*** Text excerpt ***
Socially Sustainable Technologies Flagship - Research Flagship Project
Family Business Succession Planning: Dynamics, Barriers and Strategies
Project Code: ARC LP0990478
Family Business Succession Planning: Dynamics, Barriers and Strategies is a two and a half year ARC-funded Linkage Project, in collaboration with the industry partner organisation, Pitcher Partners. It explores the dynamics that shape planning among family businesses, the barriers which block it, and the strategies which facilitate it. The project is being undertaken by researchers in The Swinburne Institute of Social Research, in partnership with the Faculty of Business and Enterprise, at Swinburne University of Technology, and the industry partner organisation. The project commenced in October 2010.
Research Team
Chief Investigators: Professor Michael Gilding (SUT/The Swinburne Institute), Professor Russell Kenley (SUT/FBE), Dr Richard Shrapnel (Pitcher Partners)
Postdoctoral Research Fellow: Dr Sheree Gregory (SUT/The Swinburne Institute)
APA-I Candidate: Ms Barbara Cosson (SUT/The Swinburne Institute)
*** End of Text excerpt ***
*** Material provided ***
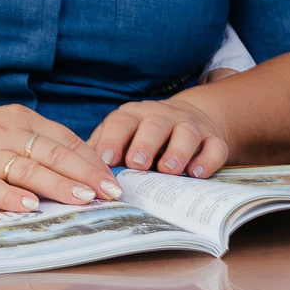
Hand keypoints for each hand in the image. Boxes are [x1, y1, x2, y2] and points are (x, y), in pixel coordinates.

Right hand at [0, 103, 120, 211]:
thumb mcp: (4, 129)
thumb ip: (36, 145)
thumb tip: (80, 169)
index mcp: (20, 119)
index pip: (65, 139)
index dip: (91, 161)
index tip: (113, 180)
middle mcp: (5, 133)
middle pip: (53, 154)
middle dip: (86, 175)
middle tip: (110, 193)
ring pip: (28, 170)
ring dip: (59, 185)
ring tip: (83, 199)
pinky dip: (11, 196)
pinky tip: (29, 206)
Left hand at [90, 95, 234, 176]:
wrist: (193, 119)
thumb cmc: (146, 135)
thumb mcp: (123, 135)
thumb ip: (101, 149)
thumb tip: (75, 170)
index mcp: (135, 116)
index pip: (121, 122)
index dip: (113, 139)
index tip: (106, 159)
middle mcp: (163, 117)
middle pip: (154, 124)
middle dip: (145, 143)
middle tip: (136, 163)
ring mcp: (190, 126)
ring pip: (186, 133)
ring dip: (177, 152)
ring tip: (168, 170)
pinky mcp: (213, 139)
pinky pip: (214, 147)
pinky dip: (207, 160)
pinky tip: (197, 173)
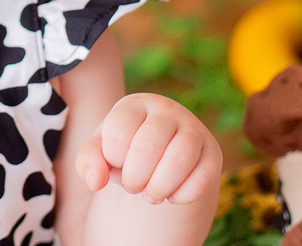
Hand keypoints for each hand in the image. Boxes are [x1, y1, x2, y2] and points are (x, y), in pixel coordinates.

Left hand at [75, 93, 221, 205]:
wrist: (162, 155)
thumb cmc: (125, 149)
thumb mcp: (101, 150)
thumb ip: (88, 161)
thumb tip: (94, 181)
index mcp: (136, 104)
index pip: (119, 129)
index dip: (113, 156)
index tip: (115, 163)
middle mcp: (167, 110)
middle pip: (149, 145)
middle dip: (135, 177)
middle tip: (133, 186)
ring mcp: (194, 130)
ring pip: (179, 160)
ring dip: (159, 188)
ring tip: (151, 195)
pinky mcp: (213, 153)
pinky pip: (203, 177)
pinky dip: (182, 196)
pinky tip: (172, 196)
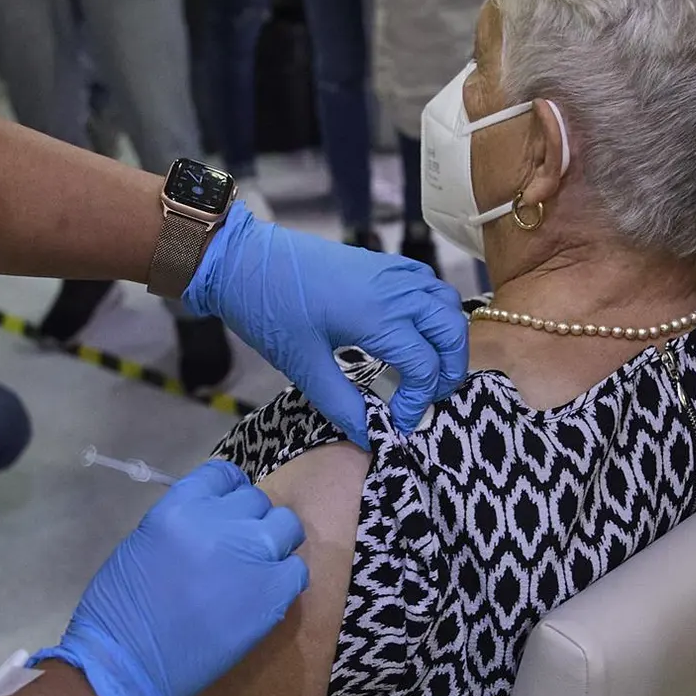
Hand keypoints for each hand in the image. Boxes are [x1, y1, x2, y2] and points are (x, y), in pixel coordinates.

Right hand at [34, 461, 307, 695]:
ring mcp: (250, 556)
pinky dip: (283, 579)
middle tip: (235, 550)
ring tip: (254, 570)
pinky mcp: (272, 593)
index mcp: (180, 507)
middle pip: (256, 501)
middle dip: (248, 521)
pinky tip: (262, 596)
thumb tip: (212, 522)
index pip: (223, 474)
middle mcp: (220, 522)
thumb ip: (183, 524)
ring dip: (273, 544)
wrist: (126, 664)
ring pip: (286, 527)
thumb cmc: (119, 609)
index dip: (229, 492)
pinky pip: (296, 570)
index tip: (227, 510)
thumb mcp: (143, 543)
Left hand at [184, 202, 469, 447]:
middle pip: (451, 333)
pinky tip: (416, 332)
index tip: (398, 422)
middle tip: (427, 399)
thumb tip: (368, 435)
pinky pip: (429, 285)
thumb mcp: (303, 365)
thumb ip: (341, 404)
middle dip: (449, 371)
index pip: (425, 366)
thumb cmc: (269, 309)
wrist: (244, 259)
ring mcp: (393, 272)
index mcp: (378, 316)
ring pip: (447, 305)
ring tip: (427, 369)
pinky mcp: (384, 264)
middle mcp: (396, 290)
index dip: (417, 401)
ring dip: (448, 339)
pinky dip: (436, 311)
*** End of Material provided ***
* **Activity list**:
[a] Summarize the project description in two sentences.
[b] Who does the project description list as the postdoctoral research fellow?
[c] Transcribe the project description starting at "Socially Sustainable Technologies" and ending at "in October 2010.".
Work from the project description alone, not the records.

* **Answers to this exercise**:
[a] Family Business Succession Planning: Dynamics, Barriers and Strategies is a two and a half year ARC-funded Linkage Project, run with the industry partner Pitcher Partners, that explores the dynamics, barriers and strategies of planning among family businesses. Researchers in The Swinburne Institute of Social Research and the Faculty of Business and Enterprise at Swinburne University of Technology are undertaking it with the industry partner, and it commenced in October 2010.

[b] Dr Sheree Gregory (SUT/The Swinburne Institute).

[c]
Socially Sustainable Technologies Flagship - Research Flagship Project
Family Business Succession Planning: Dynamics, Barriers and Strategies
Project Code: ARC LP0990478
Family Business Succession Planning: Dynamics, Barriers and Strategies is a two and a half year ARC-funded Linkage Project, in collaboration with the industry partner organisation, Pitcher Partners. It explores the dynamics that shape planning among family businesses, the barriers which block it, and the strategies which facilitate it. The project is being undertaken by researchers in The Swinburne Institute of Social Research, in partnership with the Faculty of Business and Enterprise, at Swinburne University of Technology, and the industry partner organisation. The project commenced in October 2010.